Code Enforcement Item Passes at City Council
Jesse Arreguin’s item asking for changes to Berkeley’s Rental Housing Safety Program passed on the consent calendar after being postponed for several meetings. Of course, the item doesn’t yet set policy, it just asks for a report back from the City Manager regarding costs for proactive rental housing inspections and other proposed improvements.
Berkeley City Council also passed Arreguin’s item to have Berkeley staff look into the feasibility of creating a “small sites program” to help nonprofits – such as student co-ops – purchase small multi-family buildings.
District 7 Council Member Kriss Worthington’s item requesting our state representatives to work to increase the California housing tax credit for low income residents also passed on consent, but several other housing items Worthington had introduced for an October meeting were held over for a fourth time and will be heard January 12th.
Rental Housing Safety Program Item:
Related: More Library Gardens Balcony Lawsuits
“As well as blaming contractors involved in the construction, lawyers claim the company which managed the Library Gardens apartment complex did not want to spend money on remedial work or investigations as it was motivated to maximise profits.”
“Some of the Irish students who witnessed the Berkeley balcony collapse but who were not injured are expected to file lawsuits over their emotional distress, according to a new court filing in California.”
Students Getting Involved!
BTU has added many student members this year, including two recent graduates and one current student who now serve on the steering committee of your Berkeley Tenants Union. The Associated Students of the University of California joined with BTU in appealing the demolition on Durant, and the ASUC has also formed a Student Housing Committee to create a Housing Action Plan to address how the housing emergency is impacting students.
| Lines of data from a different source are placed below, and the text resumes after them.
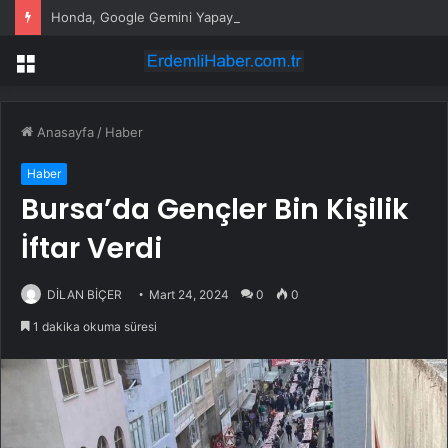
Honda, Google Gemini Yapay Zeka Asistanını Araçlarına Entegre Ediyor
Menü
Anasayfa
/
Haber
Haber
Bursa’da Gençler Bin Kişilik
İftar Verdi
DİLAN BİÇER
Mart 24, 2024
0
0
1 dakika okuma süresi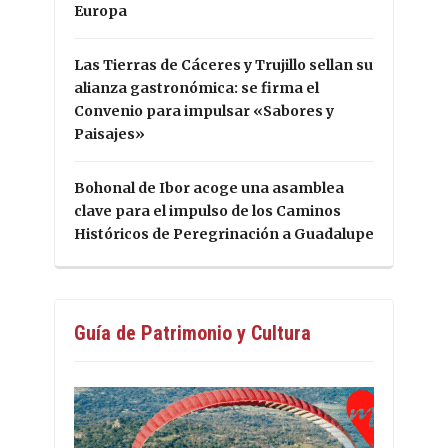
Europa
Las Tierras de Cáceres y Trujillo sellan su
alianza gastronómica: se firma el
Convenio para impulsar «Sabores y
Paisajes»
Bohonal de Ibor acoge una asamblea
clave para el impulso de los Caminos
Históricos de Peregrinación a Guadalupe
Guía de Patrimonio y Cultura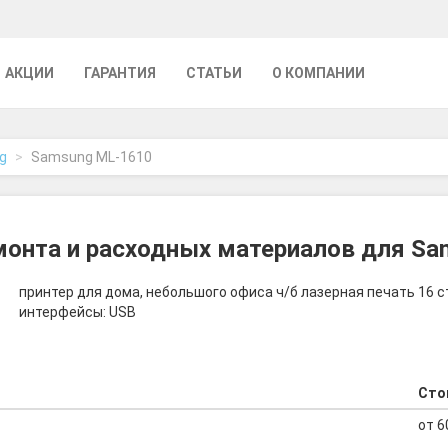
АКЦИИ
ГАРАНТИЯ
СТАТЬИ
О КОМПАНИИ
g
Samsung ML-1610
онта и расходных материалов для S
принтер для дома, небольшого офиса ч/б лазерная печать 16 с
интерфейсы: USB
Сто
от 6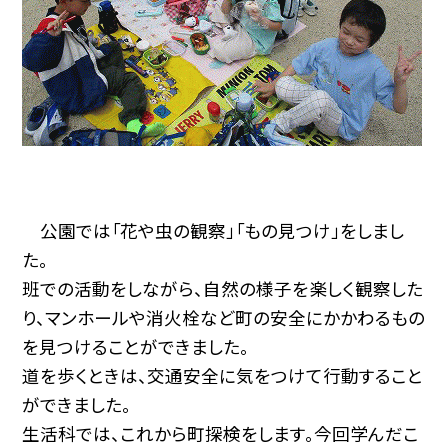
公園では「花や虫の観察」「もの見つけ」をしまし
た。
班での活動をしながら、自然の様子を楽しく観察した
り、マンホールや消火栓など町の安全にかかわるもの
を見つけることができました。
道を歩くときは、交通安全に気をつけて行動すること
ができました。
生活科では、これから町探検をします。今回学んだこ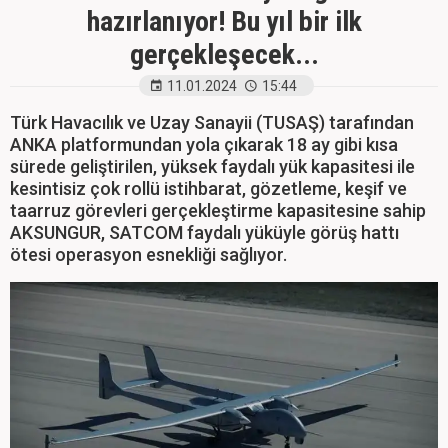
hazırlanıyor! Bu yıl bir ilk
gerçekleşecek...
11.01.2024
15:44
Türk Havacılık ve Uzay Sanayii (TUSAŞ) tarafından
ANKA platformundan yola çıkarak 18 ay gibi kısa
sürede geliştirilen, yüksek faydalı yük kapasitesi ile
kesintisiz çok rollü istihbarat, gözetleme, keşif ve
taarruz görevleri gerçekleştirme kapasitesine sahip
AKSUNGUR, SATCOM faydalı yüküyle görüş hattı
ötesi operasyon esnekliği sağlıyor.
“The committee is considering several potential solutions to address the campus’s housing shortage, such as constructing additional buildings in the courtyards of Unit 1 and Unit 2 and earmarking parts of the university budget to building more affordable housing…The committee also discussed plans for a Housing and Tenants’ Rights Week, tentatively scheduled from Feb. 8-13, and a possible large public event to bring awareness to student-housing issues.”
In Other News
Fire Highlights Problems With Relocation Law
“At issue was Berkeley’s Relocation Ordinance, written in 2011 and designed to support tenants who are temporarily forced out of their rental units. It applies most often to planned renovations that displace tenants — as well as to relocation due to fire or code enforcement, except in the case of an earthquake or other natural disaster. Under the ordinance, tenants are entitled to “relocation payments from the property owner to mitigate the costs associated with a temporary move,” until they can move back into the unit.”
Oakland Ellis Evictions
With no-fault evictions on the rise, Oakland is considering a relocation fee that will be higher than San Francisco’s or Berkeley’s.
Lafayette Wants Rent Control
This summer, the Bay Area suburb of Lafayette backed down on a city moratorium on rent increases when controversial landlord Sack Properties agreed to limit increases to 10%. However, tenants say the owner added on new charges and fees instead of raising the rents. Now renters are back before the City Council asking for protections.
“He outlined the many charges and fees: water charges, marked-up garbage costs, pet rent, parking rent, mandatory renters insurance, questionable language in new leases that give the landlord the right to evict tenants for anything deemed to be an excessive mess, and a $3,000 charge for an early break of the lease.
A parade of concerned tenants spoke to the council about all of these issues, emphasizing the serious inconsistencies in utility charges, and lack of transparency.”
Redwood City Wants Rent Control
“Across Redwood City, the median rent price for two-bedroom apartments increased from $2,500 to $3,800 since 2012, according to the real estate website Zillow. Minimum wage and other full time workers are unable to afford those rents. They end up having to move out of the area and in sometimes quitting their local jobs.”